Красивые молодые люди, мускулистые, невозмутимые и внушающие полное доверие, были одеты в зеленовато-голубую форму с кожаными прибамбасами и альпинистскими карабинами на поясах. Они бережно уложили Феррера на носилки и точными движениями вдвинули носилки в фургон, на котором приехали. Теперь Феррер чувствовал себя в безопасности. Он еще не уразумел, что все это весьма напоминает февральское происшествие, только в худшем варианте, и собрался было заговорить, но ему вежливенько приказали помалкивать до самой больницы. Что он и сделал. А затем опять провалился в беспамятство.
24
Когда Феррер вновь открыл глаза, то увидел вокруг себя сплошную белизну, как в добрые старые времена своей северной экспедиции. Он покоился на одноместной регулируемой кровати с жестким матрасом, туго запеленутый в простыни и совершенно один в маленькой комнатке; единственным цветовым пятном среди всей этой белизны была отдаленная изумрудная крона дерева, чей абрис четко вырисовывался на небе в квадратной оконной раме. Все же остальное - простыни, покрывало, стены комнаты и небо - было одинаково белым. Отдаленное дерево - дерзкая зеленая нота в этом белом безмолвии - могло быть одним из тридцати пяти тысяч платанов, семи тысяч лип или тринадцати тысяч пятисот каштанов, произрастающих в городе Париже. Впрочем, оно с тем же успехом могло относиться и к тем неприкаянным представителям растительного мира, которые встречаются на последних городских пустырях и зовутся незнамо как, да и вообще сомнительно, есть ли у них имя, - может, это просто гигантские сорняки-мутанты. Хотя дерево находилось явно далеко, Феррер все же попытался определить его породу, но даже это легкое усилие привело его в изнеможение, и он закрыл глаза.
Когда он снова открыл их - не то пять минут спустя, не то на следующий день, - декорации были прежними, но на сей раз Феррер поостерегся изучать древесные породы. Трудно сказать, вынуждал ли он себя ни о чем не думать или просто был не в состоянии заниматься мыслительной деятельностью. Но он тут же ощутил, а потом и смутно различил некое маленькое чужеродное тело, прицепленное к его носу и заставлявшее его слегка косить; он решил потрогать и изучить этот предмет, однако правая рука не слушалась. Присмотревшись, он выяснил, что эта самая рука привязана к кровати и в нее воткнута толстенная игла для переливания крови, закрепленная на коже широким прозрачным пластырем. Теперь Феррер начал понимать, что происходит, и лишь для проформы ощупал левой рукой проводок, воткнутый ему в ноздри: это был кислородный аппарат. В тот же миг открылась дверь, пропустив в палату молодую женщину - также в белом, зато чернокожую; взглянув на Феррера, она вышла и обратилась к кому-то в коридоре - вероятно, к санитарке, - с просьбой сообщить доктору Саррадону, что номер 43 проснулся.

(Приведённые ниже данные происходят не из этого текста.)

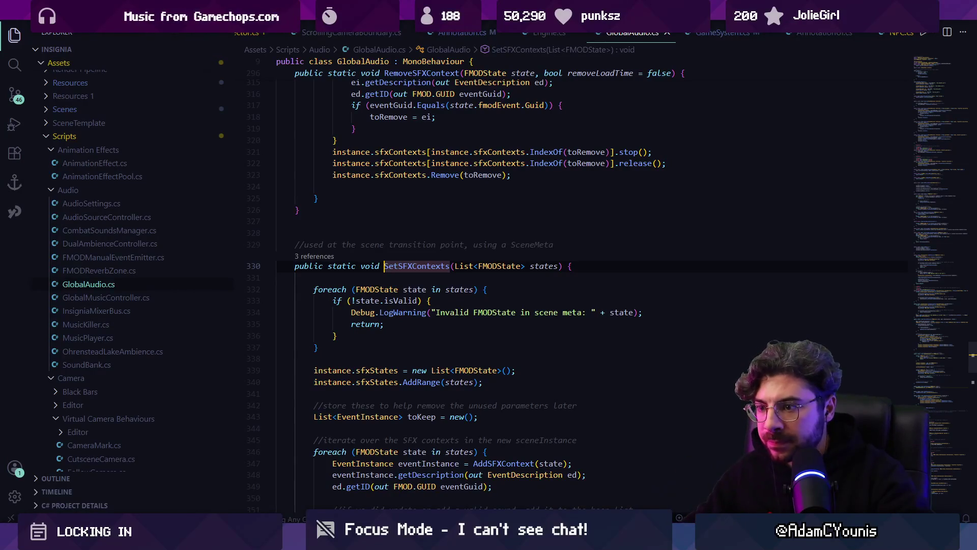
key(alt+Tab)
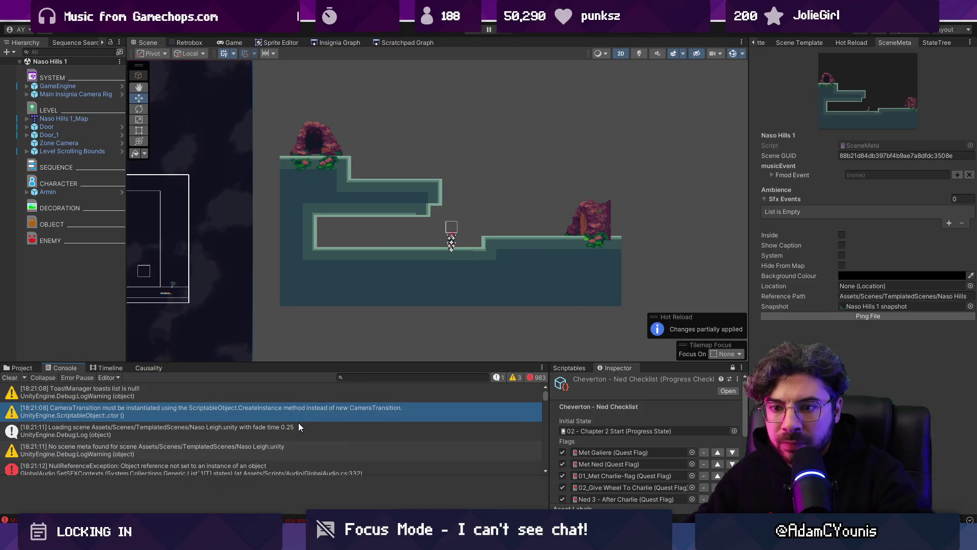
Step: Check the 'No scene meta found' warning, load Naso Leigh from the graph, and return to SceneMeta
click(252, 452)
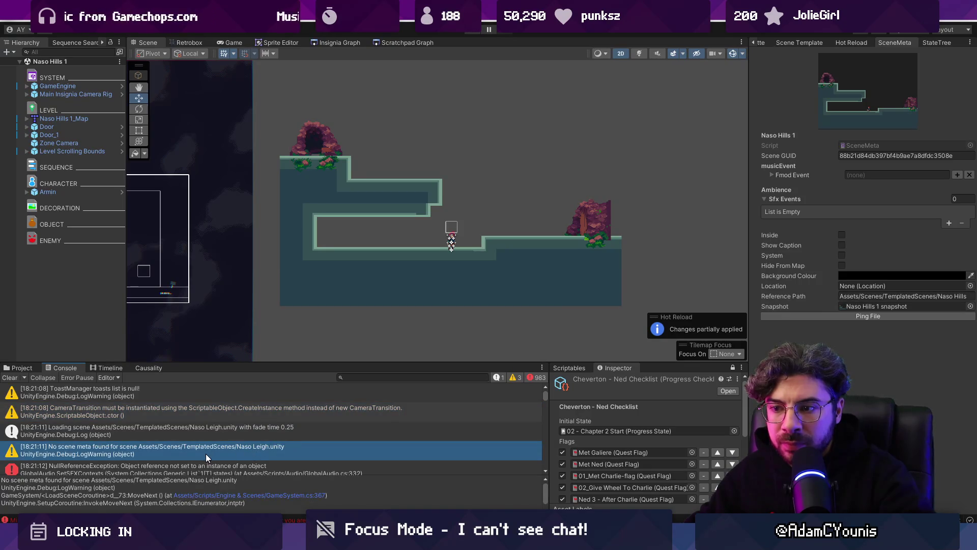
click(334, 45)
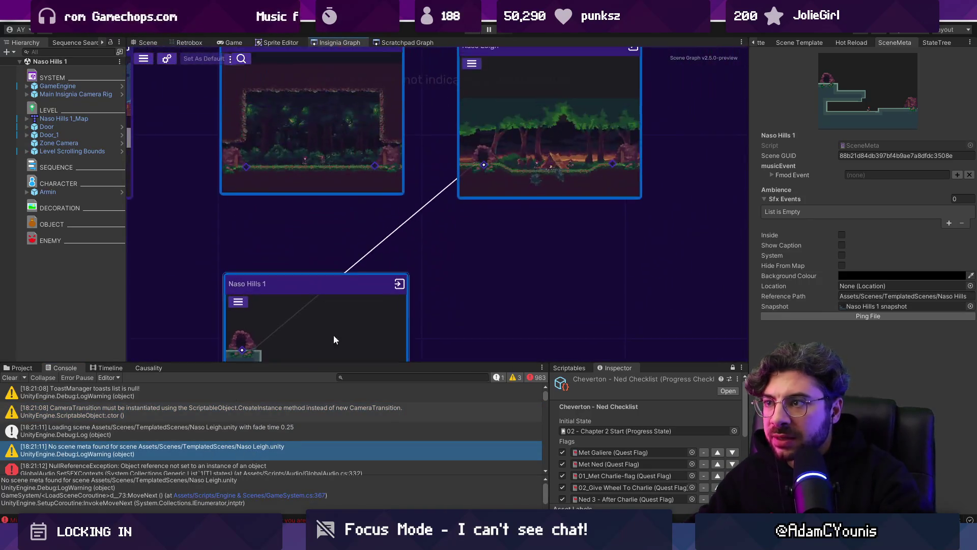
double_click(481, 158)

Оставшись в одиночестве, Феррер возобновил свои робкие попытки идентифицировать дерево вдали, но снова не добился успеха, хотя и не заснул после: а это тоже успех. Тем не менее, он крайне осторожно, лишь чуточку повернув голову, оглядел все, что стояло у его изголовья, а стояли там всевозможные аппараты на жидких кристаллах, экраны и счетчики, фиксирующие работу его сердца: дрожащие, непрерывно меняющиеся цифры, бегущие слева направо синусоиды, и одинаковые и изменчивые, как морские волны. Там же стоял телефон и висела кислородная маска. Феррер осмотрел все это и окончательно смирился со своим несчастьем. За окном день клонился к вечеру, преображая белизну палаты в песочно-серую хмарь, а зелень дальнего дерева сперва в цвет старой бронзы, а затем в цвет старого вагона. Наконец дверь отворилась, и вошел доктор Саррадон собственной персоной, носивший черную, чрезвычайно густую бороду, бутылочно-зеленый халат и до смешного маленькую шапочку того же оттенка: таким образом, зеленый цвет сохранил свои позиции.
Занимаясь осмотром пациента, Саррадон сообщил, что после того как больного срочно доставили в больницу, ему пришлось сделать множественное шунтирование под наркозом; операция прошла великолепно. И в самом деле: когда сестра откинула простыни и начала менять ему повязки, Феррер обнаружил длиннющие швы вдоль левой руки и левой ноги, а также посреди грудной клетки. Швы были красивые - первоклассная работа! Они напоминали тонкую оборочку английского кружева времен Ренессанса, или шов на женском чулке - с изнанки, или строчку, написанную мелким ровным почерком.
- Порядок! - констатировал врач, кончив осмотр. - Заживает неплохо, - добавил он, просматривая температурные листки, висевшие в ногах кровати, пока сестра облачала Феррера в пижаму, воняющую жавелевой водой. По словам Саррадона, ему придется еще два-три денька провести в отделении интенсивной терапии, после чего он будет переведен в обычную палату. Откуда сможет выйти через пару недель. Посещения разрешены. Тем временем за окном стемнело.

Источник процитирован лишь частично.